Executives need to re-think the way businesses are designed and constructed
in order to keep up with new technological and economic trends, according to
analysts.
Gartner
said that companies need to change their approach to enterprise architecture and
consider adopting a system of 'emergent architecture' which strays away from
strict management of operations and process for a more decentralised approach
that offers greater autonomy for each branch of a company.

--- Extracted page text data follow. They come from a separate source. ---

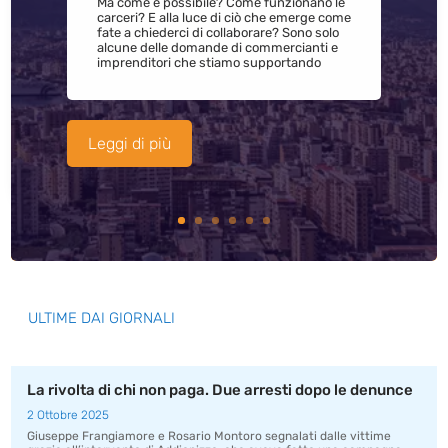
Ma come è possibile? Come funzionano le
carceri? E alla luce di ciò che emerge come
fate a chiederci di collaborare? Sono solo
alcune delle domande di commercianti e
imprenditori che stiamo supportando
Leggi di più
ULTIME DAI GIORNALI
La rivolta di chi non paga. Due arresti dopo le denunce
2 Ottobre 2025
Giuseppe Frangiamore e Rosario Montoro segnalati dalle vittime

Bruce Robertson, research vice president at Gartner, said: "The traditional
top-down style worked well when applied to complex, fixed functions that is,
human artefacts, such as aircraft, ships, buildings, computers and even
[enterprise architecture] software.
“However, it works poorly when applied to an equally wide variety of domains
because they do not behave in a predictable way. The traditional approach ends
up constraining the ability of an emergent domain to change because it is never
possible to predict, and architect for, all the possible avenues of evolution.”
Robertson suggested that companies instead adopt an approach that offers more
freedom for various units and give each part of the company room to propose new
ideas and policies, a system known as the 'emergent approach'.
"The first key characteristic of the emergent approach is best summarised as
‘architect the lines, not the boxes’, which means managing the connections
between different parts of the business rather than the actual parts of the
business themselves,” said Robertson.
"The second key characteristic is that it models all relationships as
interactions via some set of interfaces, which can be completely informal and
manual, for example, sending handwritten invitations to a party via postal
letters, to highly formal and automated, such as credit-card transactions."